Required action: Extract the material below word for word, starting at its first line and stopping after the line that contains "74: (821, 942)", with both of those lines included. Leave the pictures out of your answer.

The records:
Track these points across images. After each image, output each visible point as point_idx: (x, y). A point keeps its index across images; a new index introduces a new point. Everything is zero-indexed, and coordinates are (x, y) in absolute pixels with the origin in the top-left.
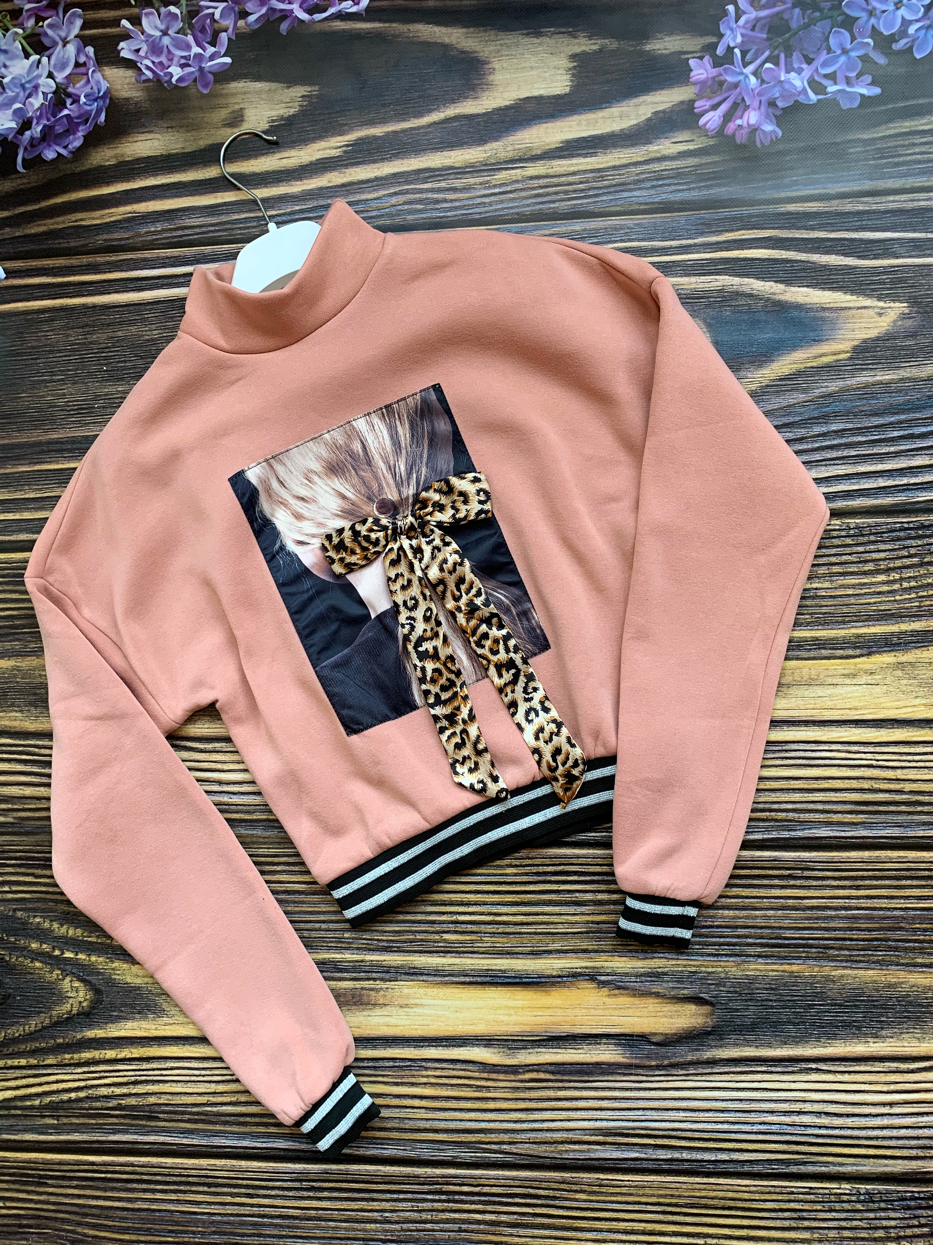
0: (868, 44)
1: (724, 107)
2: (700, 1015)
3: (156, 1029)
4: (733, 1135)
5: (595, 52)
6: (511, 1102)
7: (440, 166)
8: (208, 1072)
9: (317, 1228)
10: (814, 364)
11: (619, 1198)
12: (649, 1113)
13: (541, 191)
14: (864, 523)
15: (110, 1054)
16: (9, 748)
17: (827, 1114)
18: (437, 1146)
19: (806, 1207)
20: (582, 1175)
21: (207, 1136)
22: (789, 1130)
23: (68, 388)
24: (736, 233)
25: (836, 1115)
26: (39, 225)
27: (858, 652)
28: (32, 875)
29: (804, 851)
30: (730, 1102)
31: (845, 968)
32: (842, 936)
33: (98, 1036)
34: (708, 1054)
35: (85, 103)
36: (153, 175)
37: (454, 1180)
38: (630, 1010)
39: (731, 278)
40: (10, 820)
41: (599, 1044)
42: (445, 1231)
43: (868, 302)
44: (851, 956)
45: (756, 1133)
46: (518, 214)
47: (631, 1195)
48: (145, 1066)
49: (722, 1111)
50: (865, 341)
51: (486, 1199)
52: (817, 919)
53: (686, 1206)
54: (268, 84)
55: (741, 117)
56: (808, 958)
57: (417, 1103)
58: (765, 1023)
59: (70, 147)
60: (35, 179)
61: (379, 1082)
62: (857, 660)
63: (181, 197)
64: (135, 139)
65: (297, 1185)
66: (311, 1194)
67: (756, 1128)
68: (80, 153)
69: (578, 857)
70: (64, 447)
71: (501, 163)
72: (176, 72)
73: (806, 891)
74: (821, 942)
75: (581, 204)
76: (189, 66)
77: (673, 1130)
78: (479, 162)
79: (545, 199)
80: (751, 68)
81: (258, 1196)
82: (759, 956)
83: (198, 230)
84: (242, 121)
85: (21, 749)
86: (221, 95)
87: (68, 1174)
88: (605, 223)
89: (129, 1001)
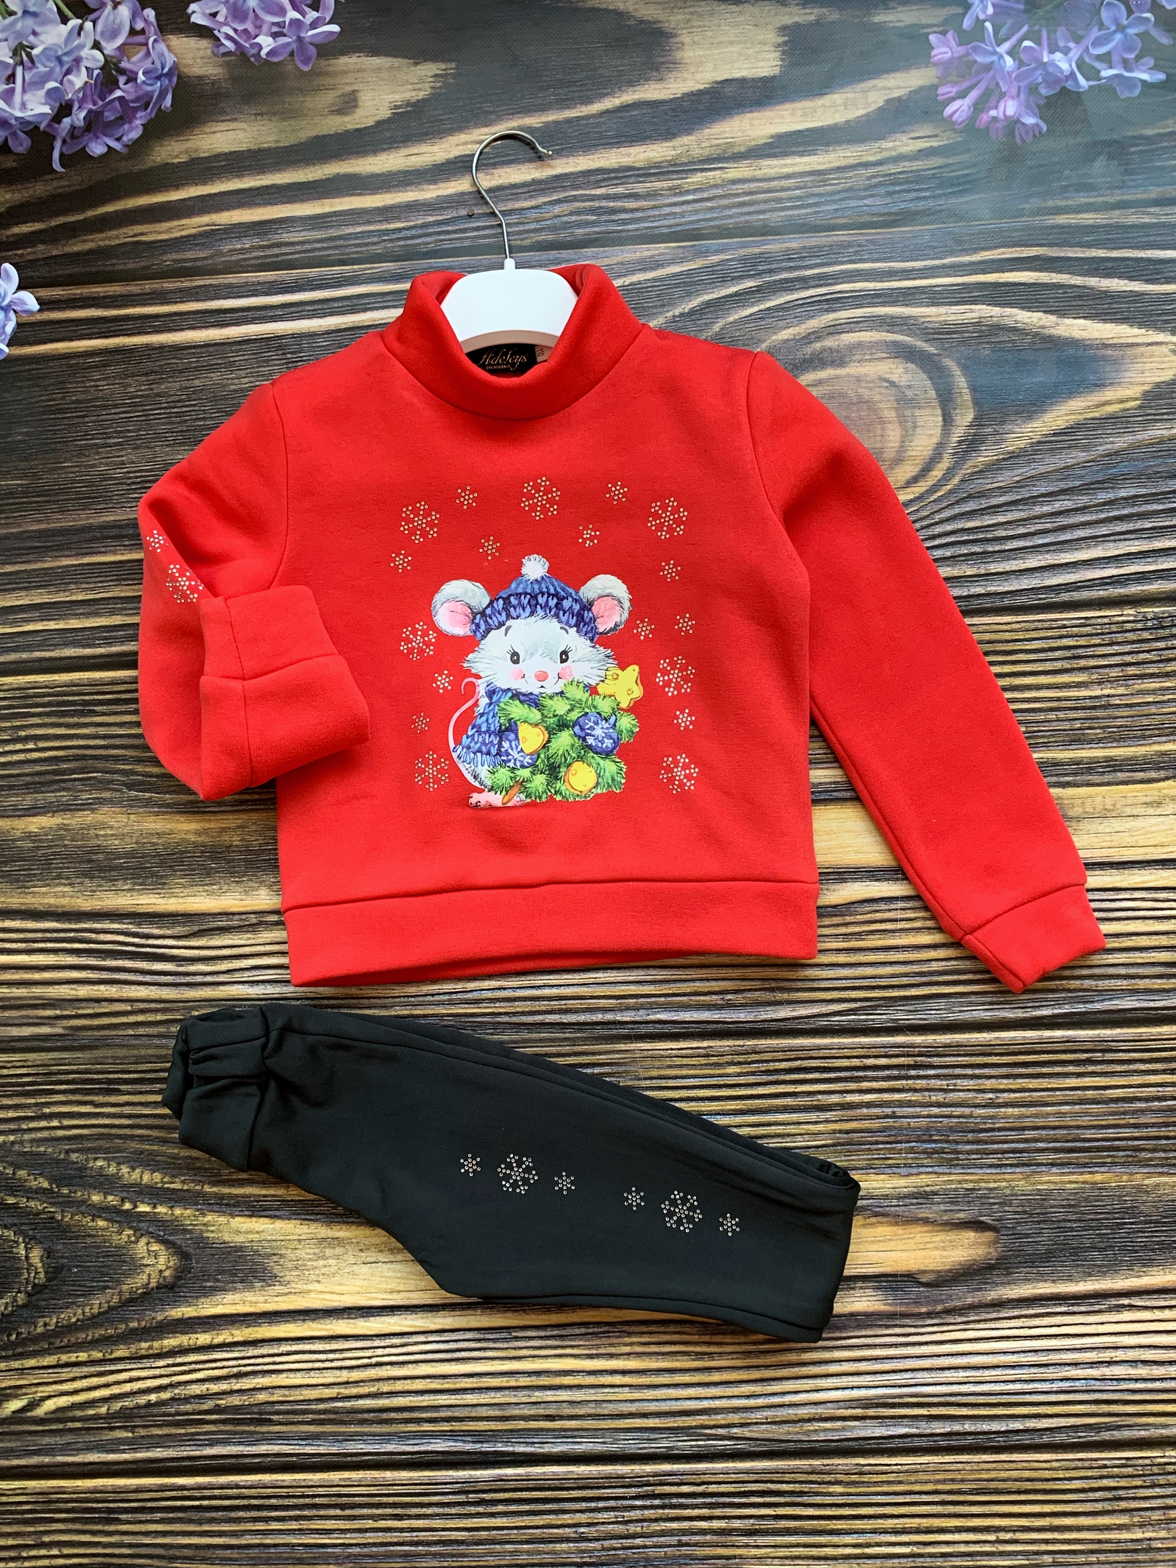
0: (1148, 19)
1: (974, 94)
2: (981, 1244)
3: (266, 1302)
4: (1027, 1396)
5: (811, 25)
6: (741, 1372)
7: (616, 166)
8: (338, 1356)
9: (491, 1554)
10: (1096, 415)
11: (886, 1489)
12: (919, 1375)
13: (746, 198)
14: (1163, 612)
15: (204, 1339)
16: (55, 935)
17: (1145, 1362)
18: (646, 1435)
19: (1123, 1483)
20: (836, 1461)
21: (338, 1441)
22: (1098, 1385)
23: (128, 455)
24: (994, 252)
25: (1155, 1363)
26: (85, 241)
27: (1162, 774)
28: (91, 1103)
29: (1105, 1028)
30: (1022, 1355)
31: (1161, 1174)
32: (1156, 1134)
33: (186, 1316)
34: (992, 1295)
35: (144, 82)
36: (238, 177)
37: (671, 1479)
38: (892, 1243)
39: (989, 308)
40: (59, 1031)
41: (853, 1289)
42: (660, 1547)
43: (1161, 337)
44: (1167, 1158)
45: (1057, 1392)
46: (718, 227)
47: (900, 1482)
48: (252, 1352)
49: (1013, 1367)
50: (1158, 385)
51: (713, 1500)
52: (1124, 1113)
53: (971, 1492)
54: (389, 59)
55: (996, 108)
56: (1114, 1164)
57: (618, 1379)
58: (1063, 1250)
59: (125, 139)
60: (77, 180)
61: (567, 1356)
62: (1162, 784)
63: (275, 204)
64: (214, 129)
65: (462, 1498)
66: (481, 1509)
67: (1056, 1386)
68: (137, 148)
69: (819, 1048)
70: (124, 532)
71: (693, 163)
72: (266, 42)
73: (1108, 1079)
74: (1130, 1143)
75: (799, 215)
76: (285, 35)
77: (951, 1395)
78: (666, 161)
79: (752, 209)
80: (1006, 46)
81: (410, 1517)
82: (1053, 1165)
83: (298, 248)
84: (356, 106)
85: (72, 935)
86: (328, 74)
87: (149, 1504)
88: (830, 239)
89: (227, 1266)
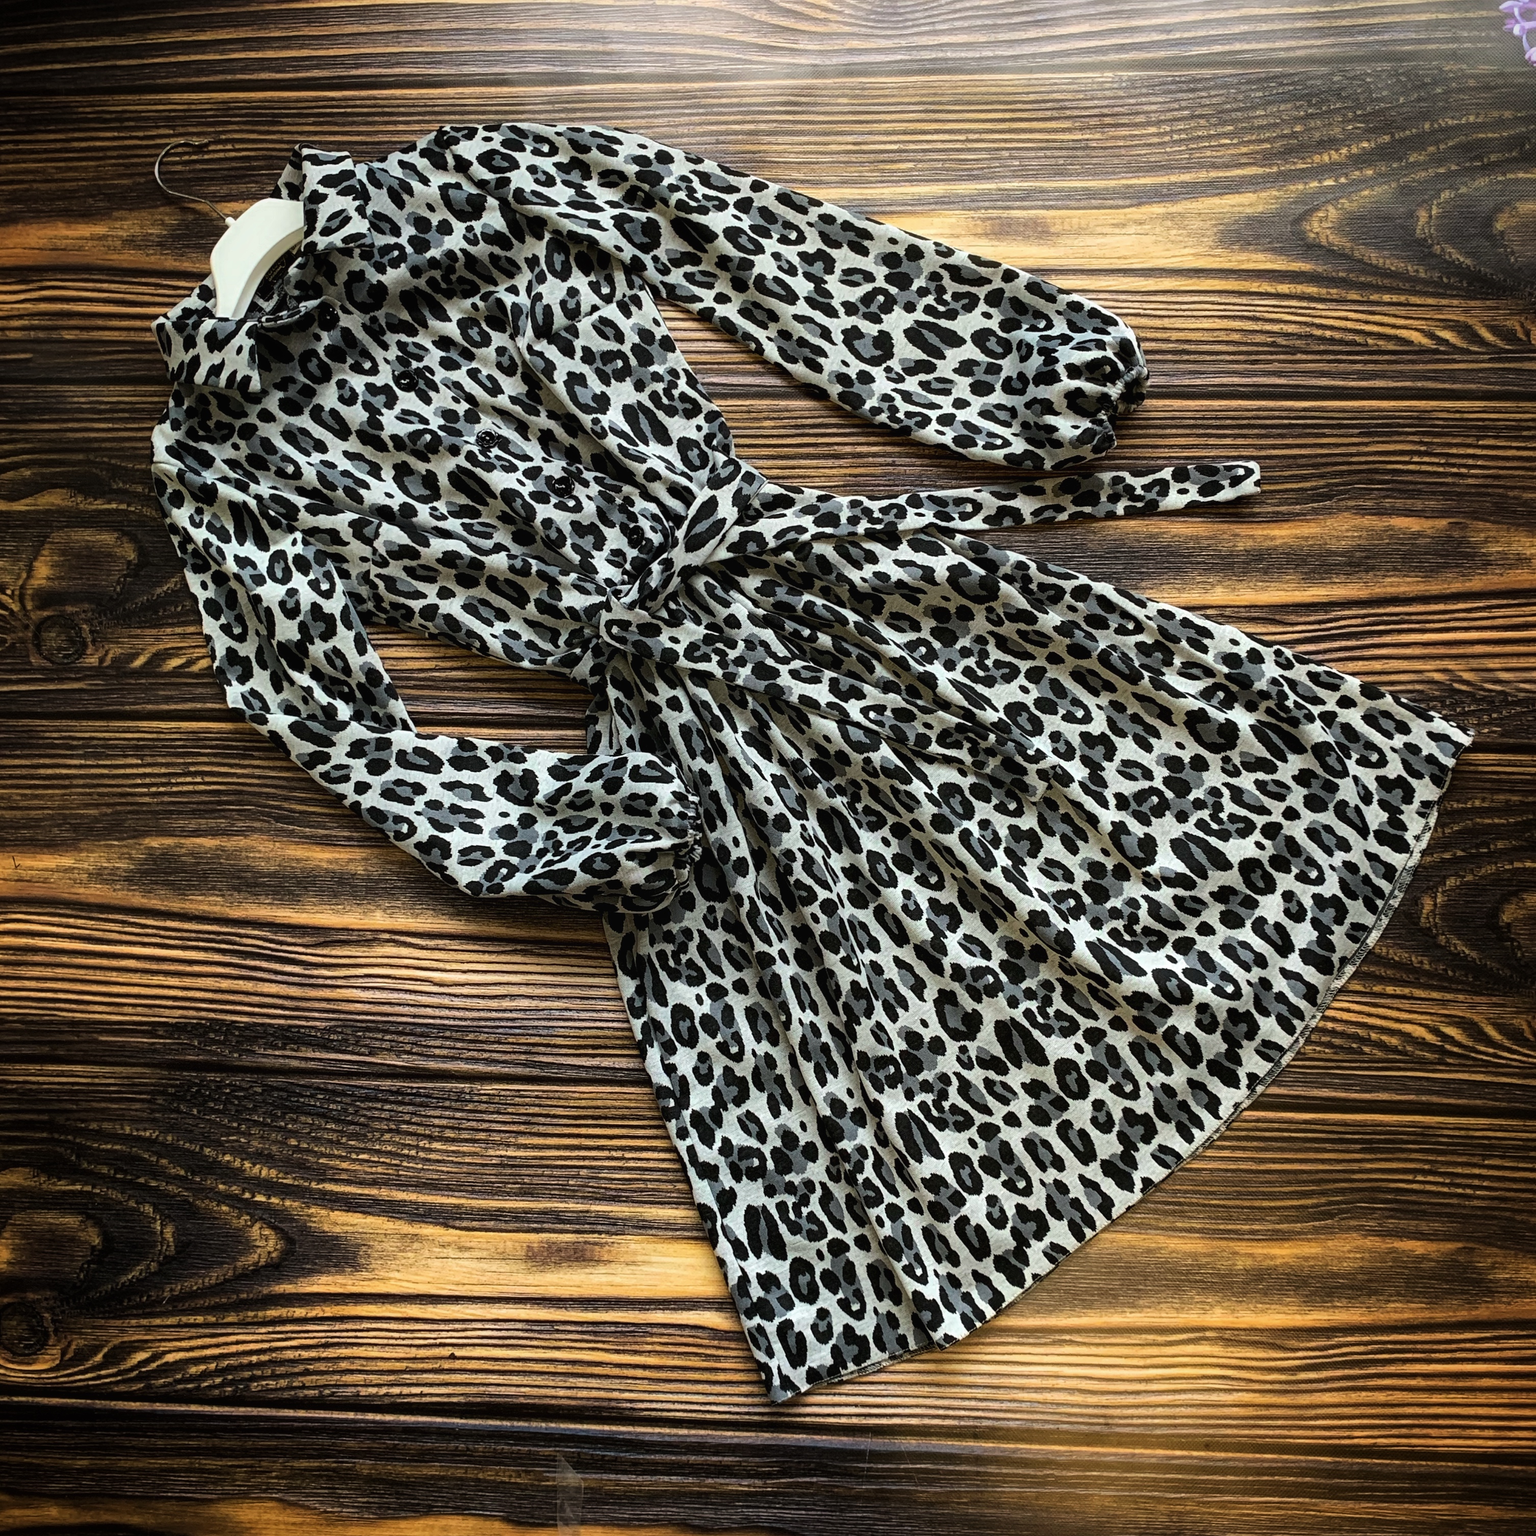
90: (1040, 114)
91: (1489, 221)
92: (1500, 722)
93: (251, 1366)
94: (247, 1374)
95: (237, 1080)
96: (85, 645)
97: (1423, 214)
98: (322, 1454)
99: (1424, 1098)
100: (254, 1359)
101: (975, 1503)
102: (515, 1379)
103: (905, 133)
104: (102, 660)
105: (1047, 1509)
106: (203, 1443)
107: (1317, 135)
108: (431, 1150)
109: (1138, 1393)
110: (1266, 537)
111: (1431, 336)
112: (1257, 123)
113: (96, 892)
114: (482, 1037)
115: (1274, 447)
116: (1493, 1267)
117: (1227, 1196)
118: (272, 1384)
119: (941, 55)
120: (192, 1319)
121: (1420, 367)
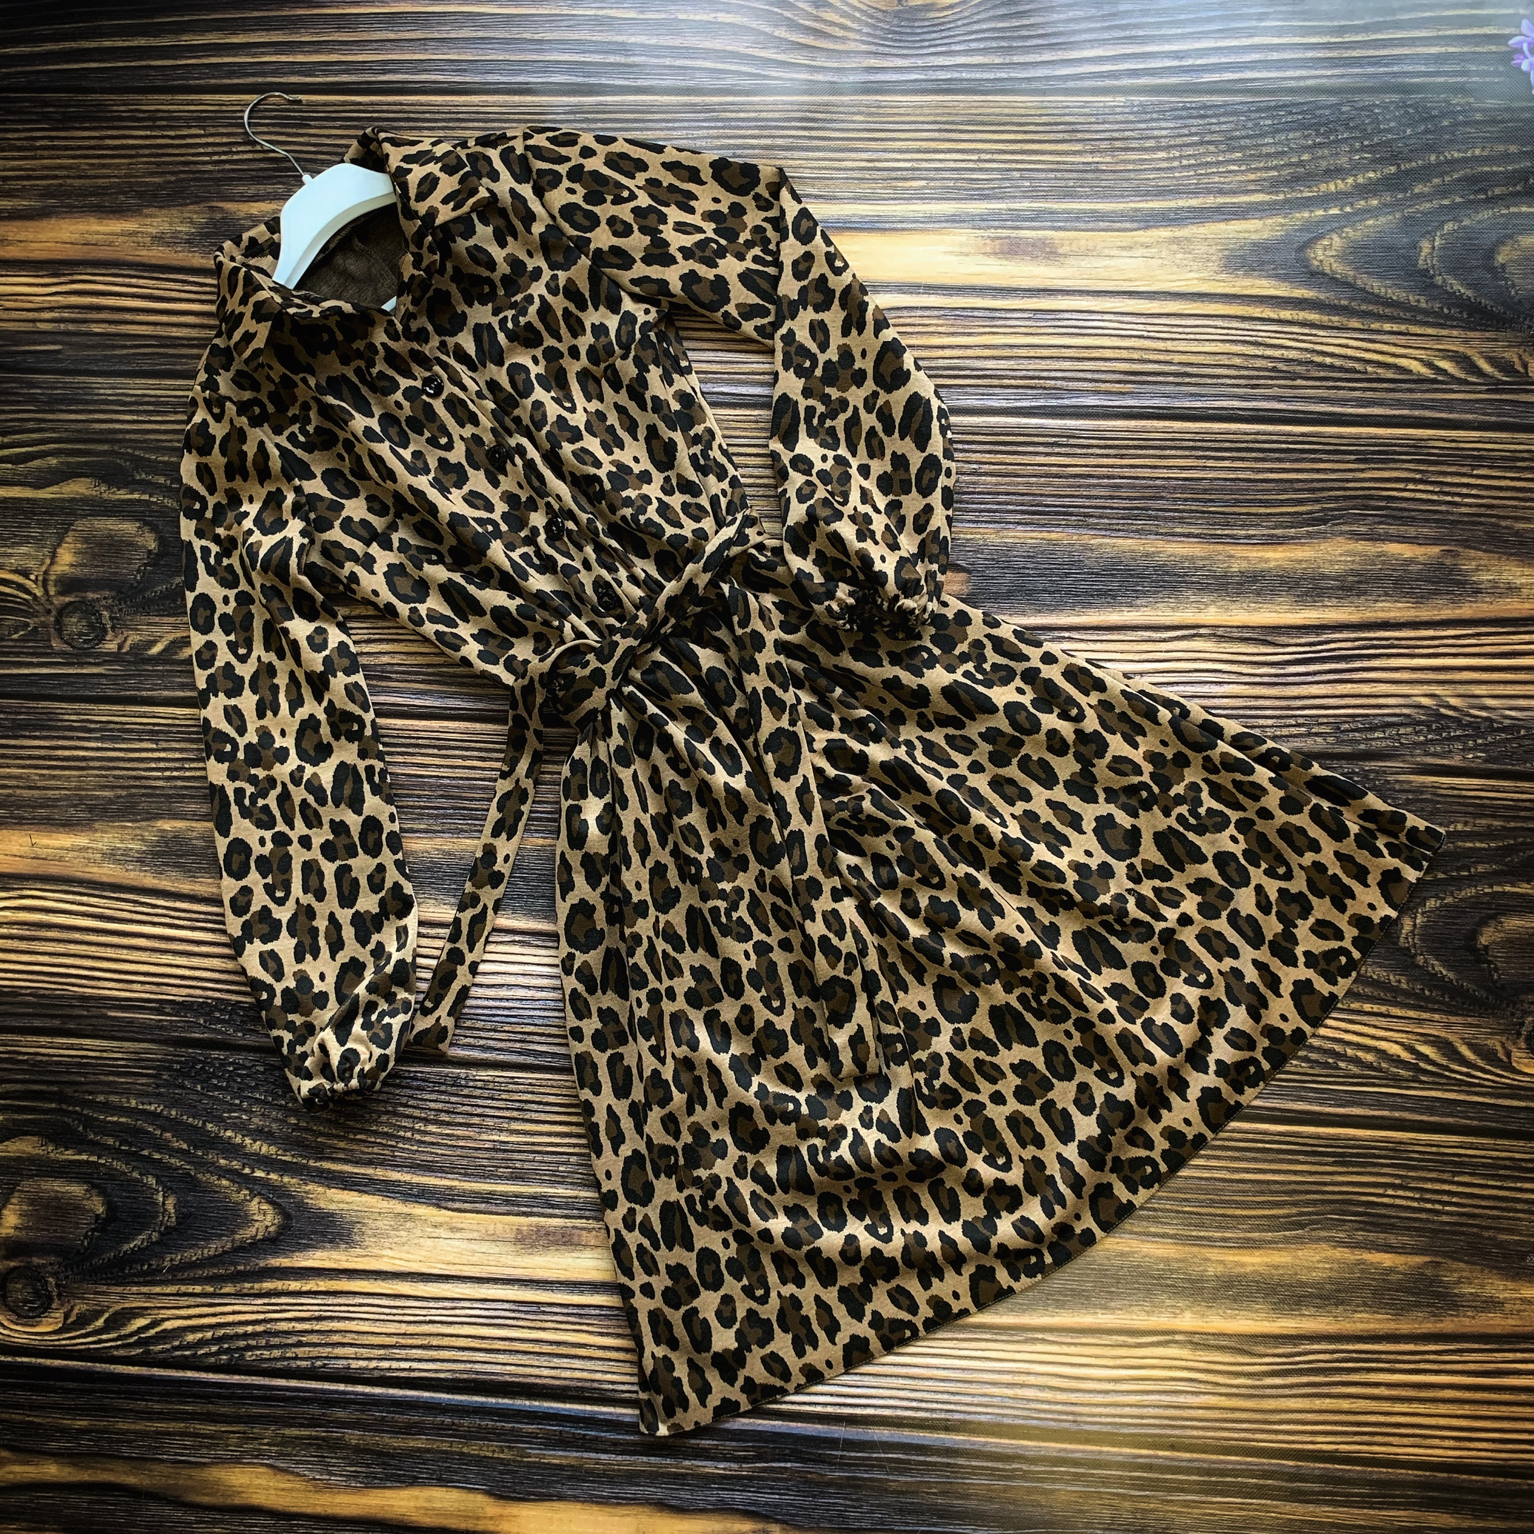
90: (1052, 137)
91: (1490, 254)
92: (1484, 748)
93: (246, 1336)
94: (242, 1344)
95: (240, 1058)
96: (105, 631)
97: (1426, 246)
98: (313, 1423)
99: (1397, 1114)
100: (250, 1329)
101: (943, 1493)
102: (501, 1358)
103: (919, 151)
104: (120, 647)
105: (1014, 1502)
106: (198, 1409)
107: (1324, 164)
108: (426, 1133)
109: (1107, 1392)
110: (1261, 560)
111: (1430, 365)
112: (1265, 150)
113: (108, 872)
114: (480, 1024)
115: (1271, 470)
116: (1459, 1282)
117: (1201, 1203)
118: (266, 1354)
119: (956, 75)
120: (190, 1289)
121: (1418, 395)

Result for this task:
Track these points across images. After each image, output each visible point as point_idx: (x, y). A point keeps its index across images; a new index introduces a new point. Everything is zero-indexed, and coordinates are (x, y) in absolute pixels with the origin in the top-left.
0: (868, 44)
1: (724, 107)
2: (700, 1015)
3: (156, 1029)
4: (733, 1135)
5: (595, 52)
6: (511, 1102)
7: (440, 166)
8: (208, 1072)
9: (317, 1228)
10: (814, 364)
11: (619, 1198)
12: (649, 1113)
13: (541, 191)
14: (864, 523)
15: (110, 1054)
16: (9, 748)
17: (827, 1114)
18: (437, 1146)
19: (806, 1207)
20: (582, 1175)
21: (207, 1136)
22: (789, 1130)
23: (68, 388)
24: (736, 233)
25: (836, 1115)
26: (39, 225)
27: (858, 652)
28: (32, 875)
29: (804, 851)
30: (730, 1102)
31: (845, 968)
32: (842, 936)
33: (98, 1036)
34: (708, 1054)
35: (85, 103)
36: (153, 175)
37: (454, 1180)
38: (630, 1010)
39: (731, 278)
40: (10, 820)
41: (599, 1044)
42: (445, 1231)
43: (868, 302)
44: (851, 956)
45: (756, 1133)
46: (518, 214)
47: (631, 1195)
48: (145, 1066)
49: (722, 1111)
50: (865, 341)
51: (486, 1199)
52: (817, 919)
53: (686, 1206)
54: (268, 84)
55: (741, 117)
56: (808, 958)
57: (417, 1103)
58: (765, 1023)
59: (70, 147)
60: (35, 179)
61: (379, 1082)
62: (857, 660)
63: (181, 197)
64: (135, 139)
65: (297, 1185)
66: (311, 1194)
67: (756, 1128)
68: (80, 153)
69: (578, 857)
70: (64, 447)
71: (501, 163)
72: (176, 72)
73: (806, 891)
74: (821, 942)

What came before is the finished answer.